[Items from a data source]
____
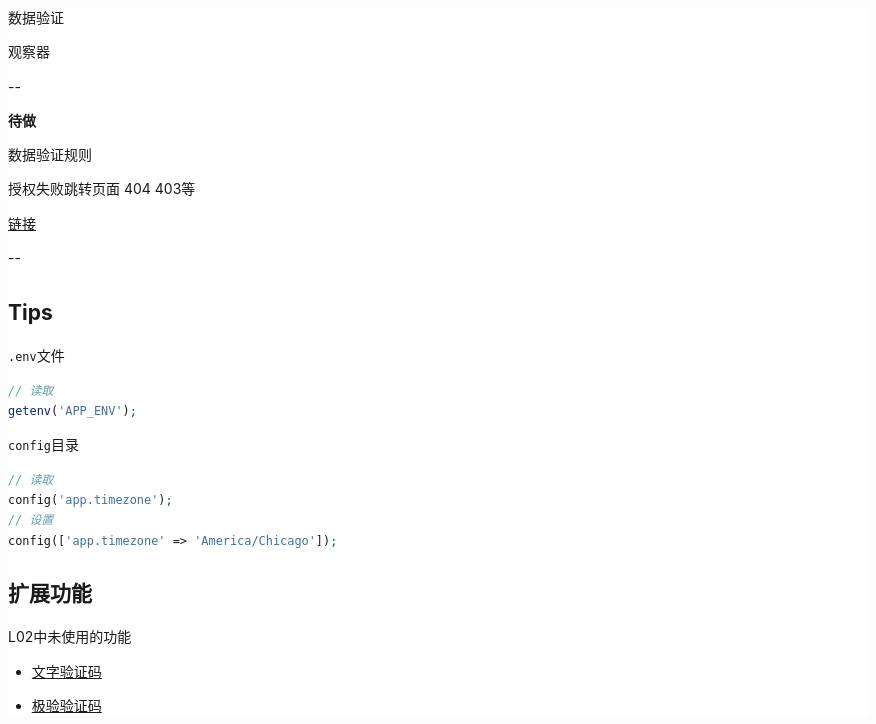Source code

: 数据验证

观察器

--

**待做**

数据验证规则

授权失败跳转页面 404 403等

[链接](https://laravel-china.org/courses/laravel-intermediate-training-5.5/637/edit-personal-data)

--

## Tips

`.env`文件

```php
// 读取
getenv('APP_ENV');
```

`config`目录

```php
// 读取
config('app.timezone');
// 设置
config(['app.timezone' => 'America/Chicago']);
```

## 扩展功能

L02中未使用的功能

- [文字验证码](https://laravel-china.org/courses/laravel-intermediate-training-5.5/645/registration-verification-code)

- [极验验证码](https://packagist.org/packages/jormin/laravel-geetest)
____
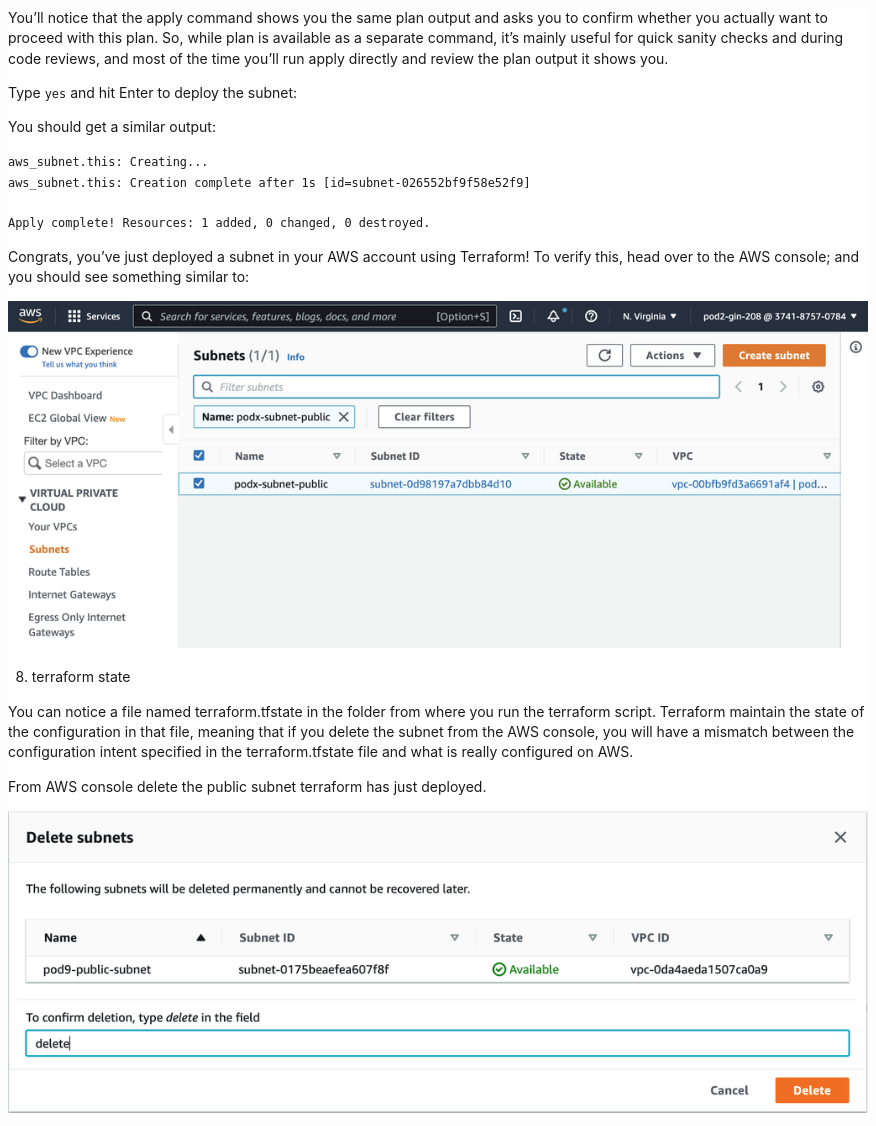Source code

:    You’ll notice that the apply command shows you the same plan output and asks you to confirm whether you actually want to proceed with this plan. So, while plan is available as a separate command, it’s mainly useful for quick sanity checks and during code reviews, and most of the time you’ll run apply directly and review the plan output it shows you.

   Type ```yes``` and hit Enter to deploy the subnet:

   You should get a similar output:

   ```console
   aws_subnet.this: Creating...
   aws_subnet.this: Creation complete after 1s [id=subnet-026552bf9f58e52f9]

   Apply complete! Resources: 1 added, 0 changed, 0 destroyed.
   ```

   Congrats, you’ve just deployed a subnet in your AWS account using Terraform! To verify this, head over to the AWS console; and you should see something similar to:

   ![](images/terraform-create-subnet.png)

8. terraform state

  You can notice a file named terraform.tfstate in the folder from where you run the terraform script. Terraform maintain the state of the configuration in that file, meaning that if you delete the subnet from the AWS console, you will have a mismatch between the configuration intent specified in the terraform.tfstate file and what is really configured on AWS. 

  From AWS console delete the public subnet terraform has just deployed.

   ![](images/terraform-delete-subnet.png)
____
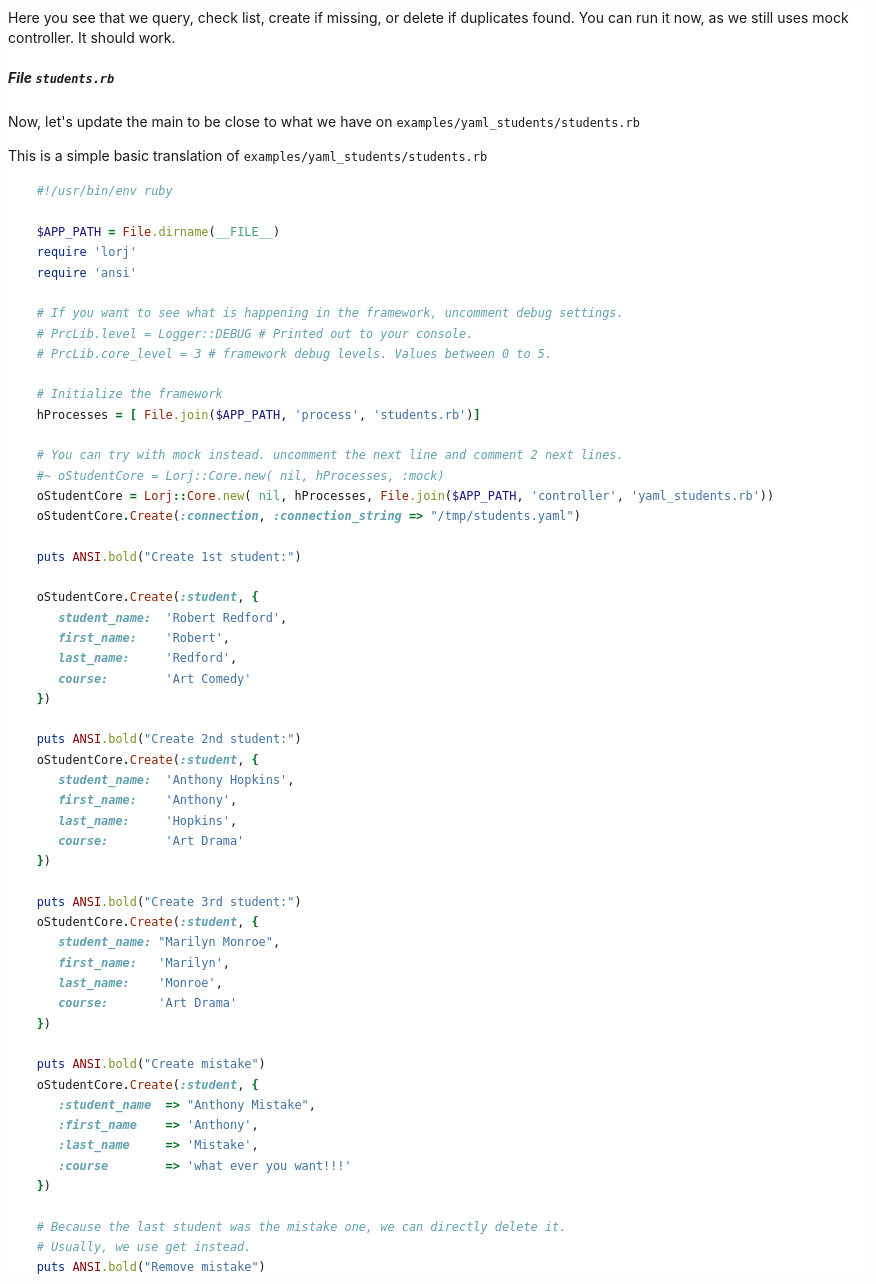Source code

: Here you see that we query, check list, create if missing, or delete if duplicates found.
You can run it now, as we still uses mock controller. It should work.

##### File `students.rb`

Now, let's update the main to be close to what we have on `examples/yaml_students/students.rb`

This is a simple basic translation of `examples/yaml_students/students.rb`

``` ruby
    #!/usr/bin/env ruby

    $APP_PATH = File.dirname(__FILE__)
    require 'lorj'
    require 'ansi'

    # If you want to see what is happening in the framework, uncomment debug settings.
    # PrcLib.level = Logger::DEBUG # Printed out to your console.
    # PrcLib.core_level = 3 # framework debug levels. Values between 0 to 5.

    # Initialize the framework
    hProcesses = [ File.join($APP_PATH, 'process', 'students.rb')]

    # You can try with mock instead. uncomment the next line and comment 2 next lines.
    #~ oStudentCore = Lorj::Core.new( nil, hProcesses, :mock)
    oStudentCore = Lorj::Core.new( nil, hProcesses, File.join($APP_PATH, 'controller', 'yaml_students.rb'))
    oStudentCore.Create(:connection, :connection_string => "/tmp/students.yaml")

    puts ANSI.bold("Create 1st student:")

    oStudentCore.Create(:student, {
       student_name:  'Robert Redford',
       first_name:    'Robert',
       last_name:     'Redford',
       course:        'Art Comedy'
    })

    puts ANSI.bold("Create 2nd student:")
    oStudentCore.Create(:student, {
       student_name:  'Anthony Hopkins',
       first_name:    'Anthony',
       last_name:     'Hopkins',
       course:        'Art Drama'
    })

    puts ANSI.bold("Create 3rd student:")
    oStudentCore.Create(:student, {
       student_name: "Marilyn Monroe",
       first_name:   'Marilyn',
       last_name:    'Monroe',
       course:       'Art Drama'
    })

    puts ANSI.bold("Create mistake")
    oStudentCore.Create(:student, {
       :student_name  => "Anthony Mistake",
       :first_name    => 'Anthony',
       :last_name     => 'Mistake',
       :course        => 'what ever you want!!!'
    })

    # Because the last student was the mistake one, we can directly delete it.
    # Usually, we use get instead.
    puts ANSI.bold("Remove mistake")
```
____
**The problem:**
Look above for the line holding "- [文字验证码](http", then set down exactly that line and every line after it up to and including the line holding "- [极验验证码](http", with nothing else.

**Exercise result:**
- [文字验证码](https://laravel-china.org/courses/laravel-intermediate-training-5.5/645/registration-verification-code)

- [极验验证码](https://packagist.org/packages/jormin/laravel-geetest)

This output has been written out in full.